Is It Time for Yet Another COVID Booster?

  • By: srtmorar
  • Date: February 19, 2022
  • Time to read: 4 min.


Feb. 18, 2022 — Will springtime be booster time — again?

The first COVID-19 booster shot is now in the rearview mirror for millions of Americans — for the 28% who got it, at least — but new data finds it’s less effective after about 4 months. The CDC has already recommended a second booster for immunocompromised people.

So, is the next logical step another booster for every other adult?

The consensus among public health officials seems to be: Not so fast.

At the White House COVID-19 briefing Wednesday, chief White House medical adviser Anthony Fauci, MD, focused on the question of the hour. Citing data, he said that ”a single booster shot continues to provide high-level protection against severe disease caused by Omicron” in people who are not immunocompromised.

Fauci pointed to CDC research that found vaccine effectiveness after two doses of mRNA vaccines — either Moderna or Pfizer — drops to 58% after 4-5 months. After a booster dose, the vaccine is 91% effective, at first, at preventing hospitalizations. But that drops to 78% at months 4 to 5. “Nonetheless, the level of 78 [%] is still a good protective area,” Fauci said.

“The future requirement for an additional boost, or a fourth shot for mRNA or a third shot for [Johnson & Johnson], is being very carefully monitored in real time,” he said, adding that recommendations will be updated as needed.

Wait on the Data

Other public health officials and agencies echo Fauci’s advice: Wait on the data.

“At this time, CDC does not have a recommendation for a fourth dose/second booster dose for most Americans,” says Scott Pauley, a CDC spokesperson.

In a preprint study, which has not been peer-reviewed, released this this week, researchers from Sheba Medical Center in Israel followed 274 health care workers after a fourth dose of either the Moderna or the Pfizer vaccine. They found the second booster restored antibody levels to the same peak levels after the third dose but was not good at preventing mild or asymptomatic Omicron infections.

Breakthrough infections were common. The researchers said their results suggest the need for ”next-generation vaccine development.”

Considering the Pandemic’s Path

Decisions about second booster shots demand that we look at the big picture, says William Schaffner, MD, an infectious disease specialist at Vanderbilt University Medical Center in Nashville. At the moment, he says, hospitalizations are down, and ”even deaths, a lagging indicator,” are declining, although not to the same degree in all parts of the country. Even so, he says, the trends are going in the right direction.

At the White House briefing Wednesday, CDC director Rochelle Walensky, MD, said federal officials are ”cautiously optimistic about the trajectory we are on,” noting that the current 7-day daily average of cases is about 147,000, down about 40% from the previous week. Hospital admissions, at 9,500 a day, have declined about 28%, and the 7-day average of daily deaths is about 2,200, a decrease of about 9% from the prior week.

The hope, Schaffner says, is that this combination of the Omicron spread, with many gaining natural immunity from that infection, along with vaccination, will produce a sustained drop in cases. “If that is the case, we don’t need a booster anytime soon.”

But that scenario also assumes we don’t see a new variant of concern, he says.

Then, ”as we move from pandemic to endemic, we will be able to determine at what interval a booster will be necessary and what the composition [of it] will be,” Schaffner says.
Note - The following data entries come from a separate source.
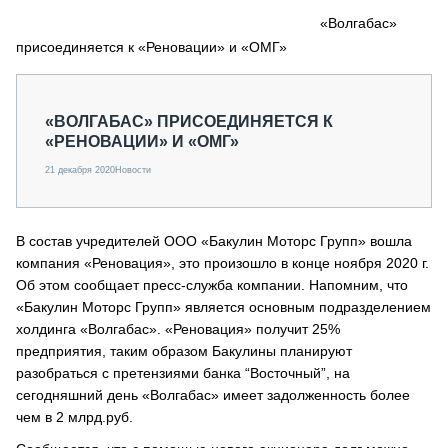
СЕРВИСМЕНЫ
«Волгабас»
присоединяется к «Реновации» и «ОМГ»
СПЕЦПРОЕКТЫ
МЕРОПРИЯТИЯ
СТАТЬИ ПО КАТЕГОРИЯМ ТЕХНИКИ
«ВОЛГАБАС» ПРИСОЕДИНЯЕТСЯ К
О ПРОЕКТЕ
«РЕНОВАЦИИ» И «ОМГ»
21 декабря 2020
Новости
В состав учредителей ООО «Бакулин Моторс Групп» вошла
компания «Реновация», это произошло в конце ноября 2020 г.
Об этом сообщает пресс-служба компании. Напомним, что
«Бакулин Моторс Групп» является основным подразделением
холдинга «Волгабас». «Реновация» получит 25%
предприятия, таким образом Бакулины планируют
разобраться с претензиями банка “Восточный”, на
сегодняшний день «Волгабас» имеет задолженность более
чем в 2 млрд.руб.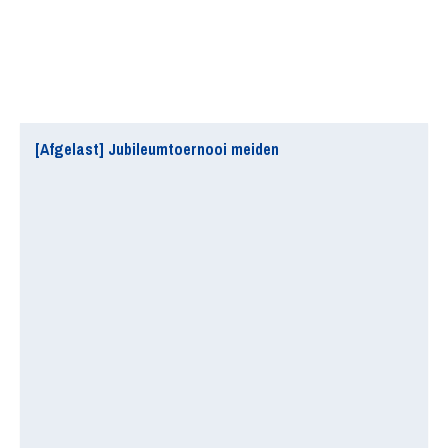
[Afgelast] Jubileumtoernooi meiden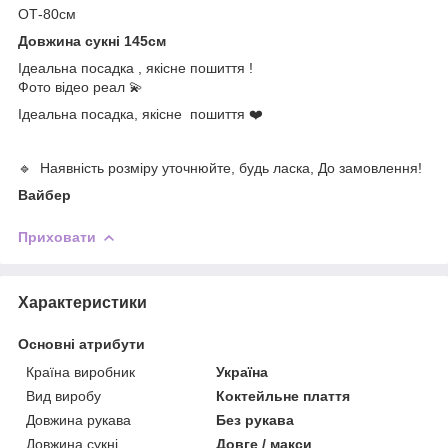
ОТ-80см
Довжина сукні 145см
Ідеальна посадка , якісне пошиття !
Фото відео реал 💫
Ідеальна посадка, якісне пошиття ❤️
🔹 Наявність розміру уточнюйте, будь ласка, До замовлення!
Вайбер
Приховати
Характеристики
Основні атрибути
Країна виробник
Україна
Вид виробу
Коктейльне плаття
Довжина рукава
Без рукава
Довжина сукні
Довге / макси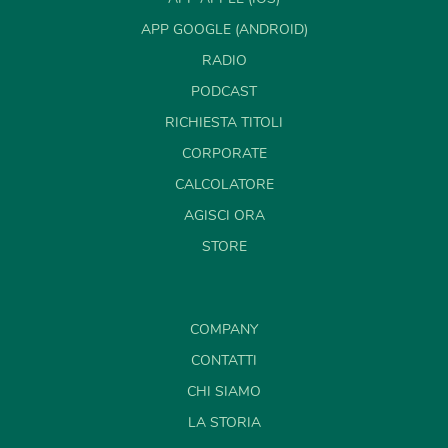
APP GOOGLE (ANDROID)
RADIO
PODCAST
RICHIESTA TITOLI
CORPORATE
CALCOLATORE
AGISCI ORA
STORE
COMPANY
CONTATTI
CHI SIAMO
LA STORIA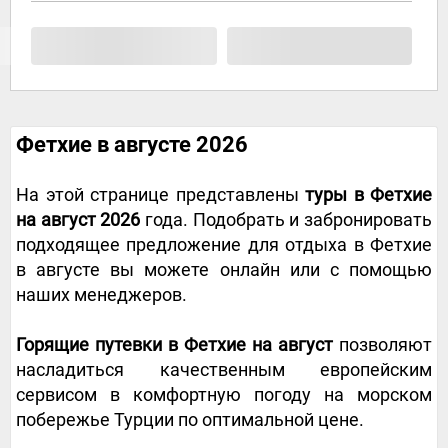
Фетхие в августе 2026
На этой странице представлены
туры в Фетхие
на август 2026
года. Подобрать и забронировать
подходящее предложение для отдыха в Фетхие
в августе вы можете онлайн или с помощью
наших менеджеров.
Горящие путевки в Фетхие на август
позволяют
насладиться качественным европейским
сервисом в комфортную погоду на морском
побережье Турции по оптимальной цене.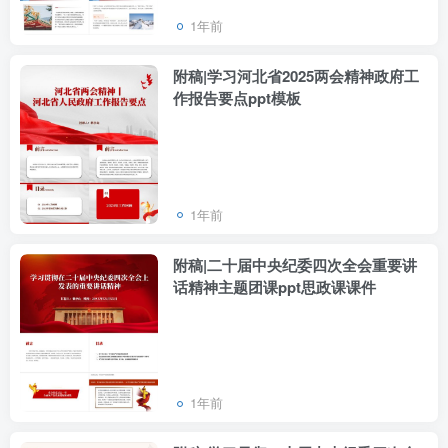
1年前
附稿|学习河北省2025两会精神政府工
作报告要点ppt模板
1年前
附稿|二十届中央纪委四次全会重要讲
话精神主题团课ppt思政课课件
1年前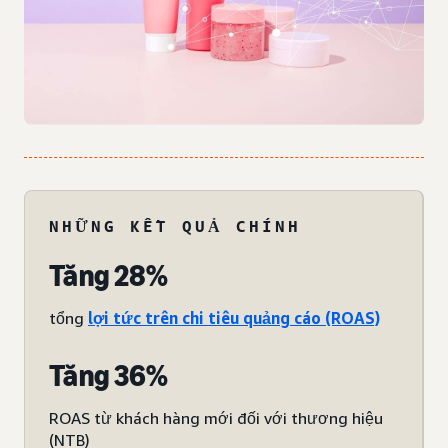
NHỮNG KẾT QUẢ CHÍNH
Tăng 28%
tổng
lợi tức trên chi tiêu quảng cáo (ROAS)
Tăng 36%
ROAS từ khách hàng mới đối với thương hiệu
(NTB)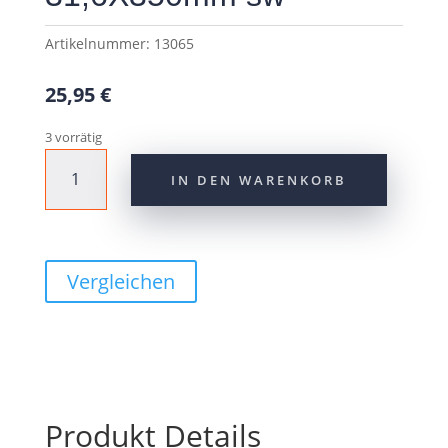
Artikelnummer:
13065
25,95
€
3 vorrätig
CONTEC
IN DEN WARENKORB
Patentsattelstütze
"Pipe"
31,6X350mm
sw
Menge
Vergleichen
Produkt Details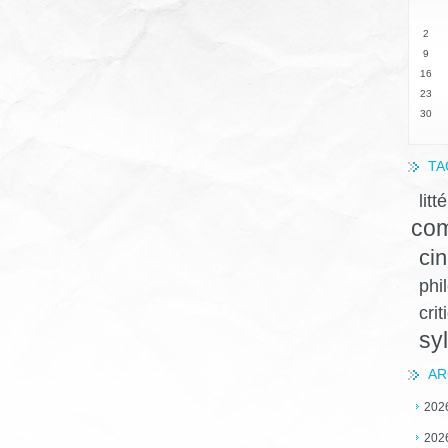
2
9
16
23
30
TA
litt
com
ci
phi
crit
sy
AR
202
202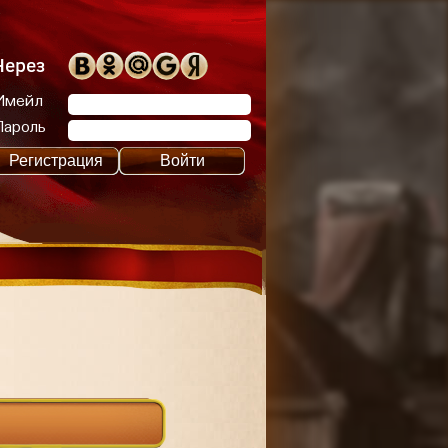
Через
Имейл
Пароль
Регистрация
Войти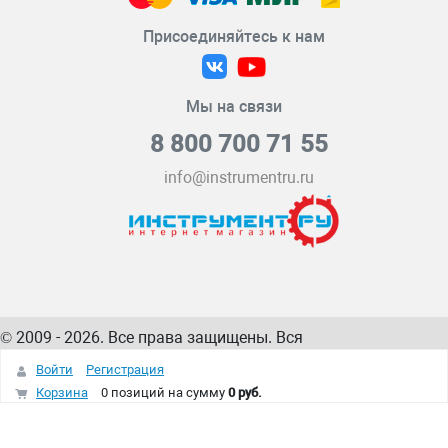
Присоединяйтесь к нам
Мы на связи
8 800 700 71 55
info@instrumentru.ru
© 2009 - 2026. Все права защищены. Вся
информация на сайте – собственность
ИнструментРУ
Войти
Регистрация
интернет-магазина
Корзина
0 позиций
на сумму
0 руб.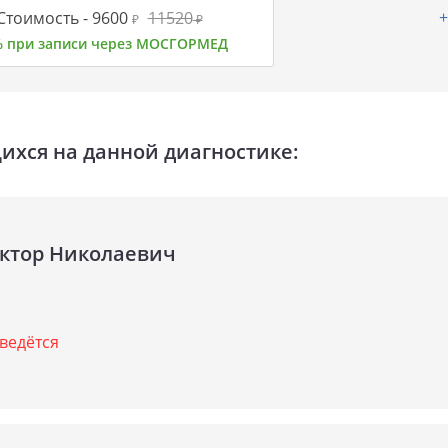
+
Стоимость -
9600
11520
₽
₽
% при записи через МОСГОРМЕД
хся на данной диагностике:
ктор Николаевич
ведётся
But for now, “I don’t think a fourth dose — a second booster — is in the cards in the near-term future [for those not immunocompromised], if everything goes the way it has been going.”

”What you can’t see is that all my fingers are crossed,” he says.

Booster Goals

It’s hard to give final answers about boosters for the general population without sufficient data yet, agrees Alejandro Balazs, PhD, a virologist and principal investigator at the Ragon Institute of Massachusetts General Hospital, MIT, and Harvard.

The critical question: “Are we trying to stop transmission or just severe disease?”

Amesh Adalja, MD, an infectious disease expert and senior scholar at the Johns Hopkins Center for Health Security, agrees: “If the goal is protection against serious disease, hospitalization, and death, targeting the boosting of high-risk populations [but not others] makes sense as the standard regimens are holding up in the general population.”

Even as antibody levels decline after vaccinations, your memory T-cell and B-cell response may endure, making it possible to fight the virus, Balazs says. “The antibodies can prevent the infection from establishing itself.”

Boost Now, Data Later?

Despite the lack of data, doctors say their patients are asking now about second boosters.

“At this point in time, it is impossible to predict whether additional booster doses will be needed for healthy people,” says Aaron Glatt, MD, chief of infectious diseases at Mount Sinai South Nassau in Oceanside, NY.

Could premature boosting by healthy people have a downside? “I don’t see any immediate harm [to that]. However, I’m not so sure about the benefit,” Schaffner says.

“The one harm is hypothetical,” Adalja says, “and it is that continuing to boost with first-generation vaccines directed against the ancestral strain of the virus may blunt the ability of the immune system to fully respond to new variants.”